**ACTIVITY**
Please restate word for word the lines of the entries below from the one with "lasciarti sfuggire l'opportunità" to the one with "Условия оплаты", inclusive, and leave out every picture.

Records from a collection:

┄┄┄┄┄┄

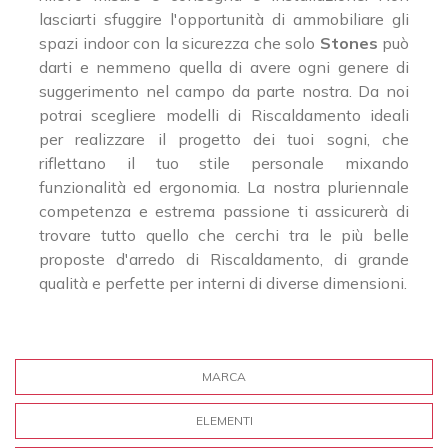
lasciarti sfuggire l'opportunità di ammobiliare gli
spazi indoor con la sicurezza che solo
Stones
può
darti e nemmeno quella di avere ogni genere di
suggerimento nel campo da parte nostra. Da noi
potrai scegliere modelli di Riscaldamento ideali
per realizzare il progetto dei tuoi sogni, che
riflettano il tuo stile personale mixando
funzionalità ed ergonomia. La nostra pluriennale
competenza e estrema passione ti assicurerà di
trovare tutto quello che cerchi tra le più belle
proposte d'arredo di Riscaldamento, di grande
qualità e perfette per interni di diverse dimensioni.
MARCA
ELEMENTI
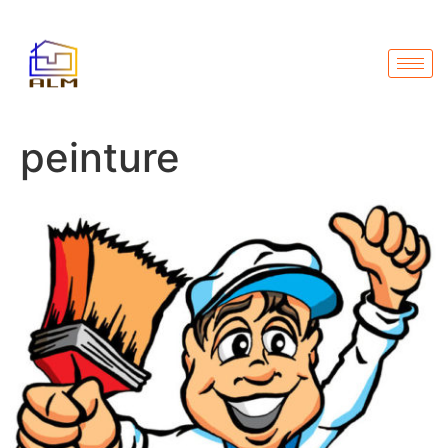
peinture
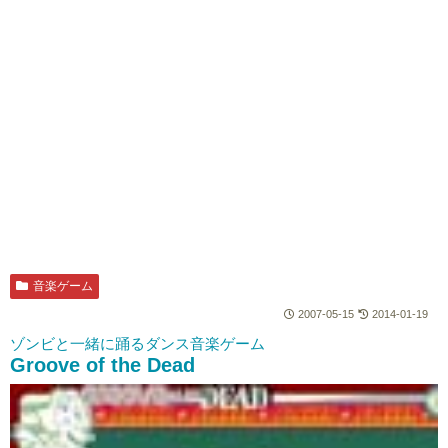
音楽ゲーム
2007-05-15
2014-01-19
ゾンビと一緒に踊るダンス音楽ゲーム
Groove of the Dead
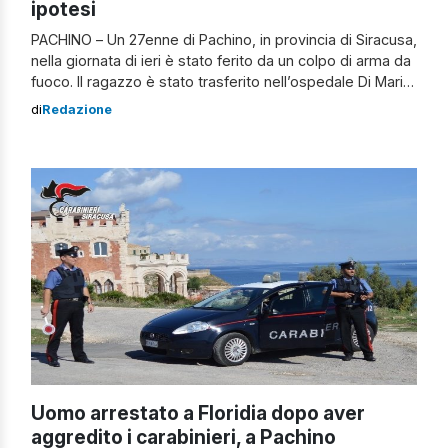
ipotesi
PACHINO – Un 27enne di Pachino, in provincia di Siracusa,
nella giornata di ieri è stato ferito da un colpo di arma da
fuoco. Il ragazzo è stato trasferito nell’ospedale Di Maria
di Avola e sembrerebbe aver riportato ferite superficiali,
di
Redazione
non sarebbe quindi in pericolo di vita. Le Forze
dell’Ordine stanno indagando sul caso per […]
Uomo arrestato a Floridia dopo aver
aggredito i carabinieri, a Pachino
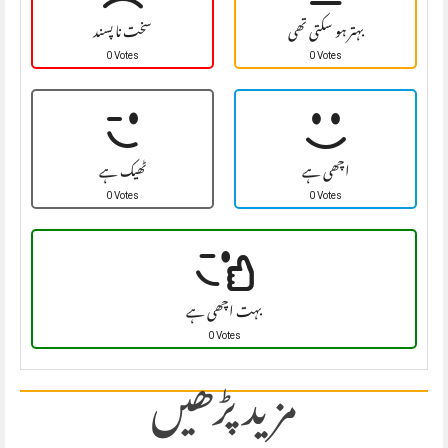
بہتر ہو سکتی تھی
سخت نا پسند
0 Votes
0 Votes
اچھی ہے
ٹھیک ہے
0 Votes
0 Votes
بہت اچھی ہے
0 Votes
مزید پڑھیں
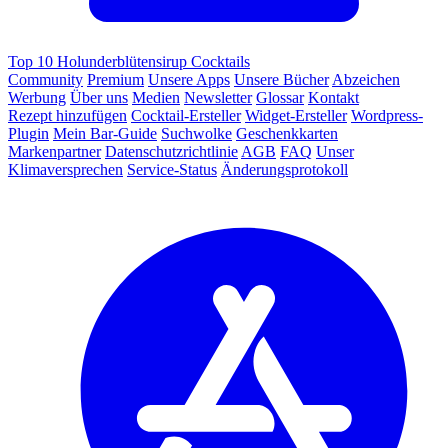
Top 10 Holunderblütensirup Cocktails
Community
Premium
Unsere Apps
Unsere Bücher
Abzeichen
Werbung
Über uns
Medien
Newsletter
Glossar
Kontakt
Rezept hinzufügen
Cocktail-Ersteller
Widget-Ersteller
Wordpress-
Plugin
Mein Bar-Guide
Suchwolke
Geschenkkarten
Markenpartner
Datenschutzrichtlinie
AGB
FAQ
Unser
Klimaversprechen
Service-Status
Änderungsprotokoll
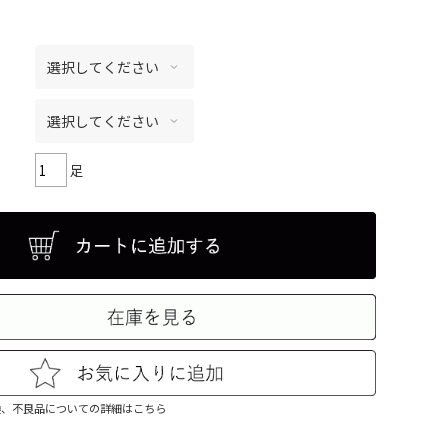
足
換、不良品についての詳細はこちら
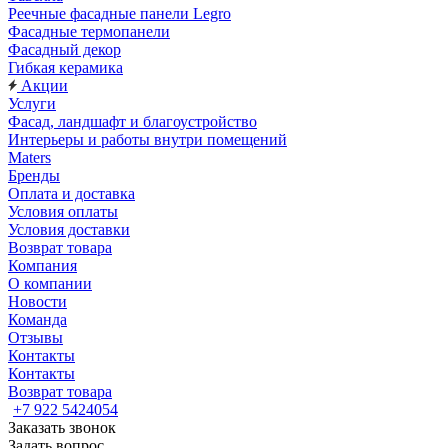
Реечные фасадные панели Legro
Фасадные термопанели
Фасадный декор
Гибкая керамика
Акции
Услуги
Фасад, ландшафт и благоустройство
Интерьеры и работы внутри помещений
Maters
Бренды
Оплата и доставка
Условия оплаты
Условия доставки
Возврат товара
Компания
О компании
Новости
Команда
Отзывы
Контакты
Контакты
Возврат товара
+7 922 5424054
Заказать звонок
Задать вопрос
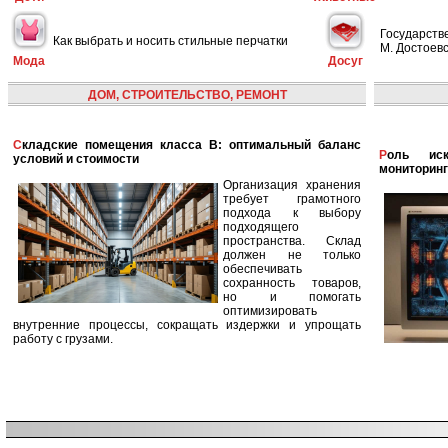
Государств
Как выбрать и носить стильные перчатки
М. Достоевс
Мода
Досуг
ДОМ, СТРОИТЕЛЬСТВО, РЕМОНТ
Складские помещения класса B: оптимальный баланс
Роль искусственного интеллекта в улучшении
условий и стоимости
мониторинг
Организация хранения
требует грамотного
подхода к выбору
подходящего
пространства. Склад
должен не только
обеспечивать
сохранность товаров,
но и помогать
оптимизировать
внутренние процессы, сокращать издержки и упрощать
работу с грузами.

┄┄┄┄┄┄

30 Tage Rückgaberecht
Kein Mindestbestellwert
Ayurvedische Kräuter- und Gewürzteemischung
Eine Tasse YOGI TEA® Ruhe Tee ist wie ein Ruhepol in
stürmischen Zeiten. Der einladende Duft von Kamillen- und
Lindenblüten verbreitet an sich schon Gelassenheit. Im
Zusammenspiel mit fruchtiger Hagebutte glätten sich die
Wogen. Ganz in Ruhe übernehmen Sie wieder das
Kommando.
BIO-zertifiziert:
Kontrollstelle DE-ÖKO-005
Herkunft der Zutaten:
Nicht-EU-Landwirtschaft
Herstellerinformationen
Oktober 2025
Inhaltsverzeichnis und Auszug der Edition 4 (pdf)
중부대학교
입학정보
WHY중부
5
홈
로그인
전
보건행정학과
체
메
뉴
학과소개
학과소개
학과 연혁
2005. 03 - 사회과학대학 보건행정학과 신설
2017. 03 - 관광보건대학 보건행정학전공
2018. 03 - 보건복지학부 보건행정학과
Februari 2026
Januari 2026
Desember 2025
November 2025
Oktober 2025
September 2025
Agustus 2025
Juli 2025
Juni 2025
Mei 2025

┄┄┄┄┄┄

**FINISHED TASK**
lasciarti sfuggire l'opportunità di ammobiliare gli
spazi indoor con la sicurezza che solo
Stones
può
darti e nemmeno quella di avere ogni genere di
suggerimento nel campo da parte nostra. Da noi
potrai scegliere modelli di Riscaldamento ideali
per realizzare il progetto dei tuoi sogni, che
riflettano il tuo stile personale mixando
funzionalità ed ergonomia. La nostra pluriennale
competenza e estrema passione ti assicurerà di
trovare tutto quello che cerchi tra le più belle
proposte d'arredo di Riscaldamento, di grande
qualità e perfette per interni di diverse dimensioni.
MARCA
ELEMENTI
peinture
音楽ゲーム
2007-05-15
2014-01-19
ゾンビと一緒に踊るダンス音楽ゲーム
Groove of the Dead
ipotesi
PACHINO – Un 27enne di Pachino, in provincia di Siracusa,
nella giornata di ieri è stato ferito da un colpo di arma da
fuoco. Il ragazzo è stato trasferito nell’ospedale Di Maria
di Avola e sembrerebbe aver riportato ferite superficiali,
di
Redazione
non sarebbe quindi in pericolo di vita. Le Forze
dell’Ordine stanno indagando sul caso per […]
Uomo arrestato a Floridia dopo aver
aggredito i carabinieri, a Pachino
بہتر ہو سکتی تھی
سخت نا پسند
0 Votes
0 Votes
اچھی ہے
ٹھیک ہے
0 Votes
0 Votes
بہت اچھی ہے
0 Votes
مزید پڑھیں
Top 10 Holunderblütensirup Cocktails
Community
Premium
Unsere Apps
Unsere Bücher
Abzeichen
Werbung
Über uns
Medien
Newsletter
Glossar
Kontakt
Rezept hinzufügen
Cocktail-Ersteller
Widget-Ersteller
Wordpress-
Plugin
Mein Bar-Guide
Suchwolke
Geschenkkarten
Markenpartner
Datenschutzrichtlinie
AGB
FAQ
Unser
Klimaversprechen
Service-Status
Änderungsprotokoll
足
換、不良品についての詳細はこちら
Реечные фасадные панели Legro
Фасадные термопанели
Фасадный декор
Гибкая керамика
Акции
Услуги
Фасад, ландшафт и благоустройство
Интерьеры и работы внутри помещений
Maters
Бренды
Оплата и доставка
Условия оплаты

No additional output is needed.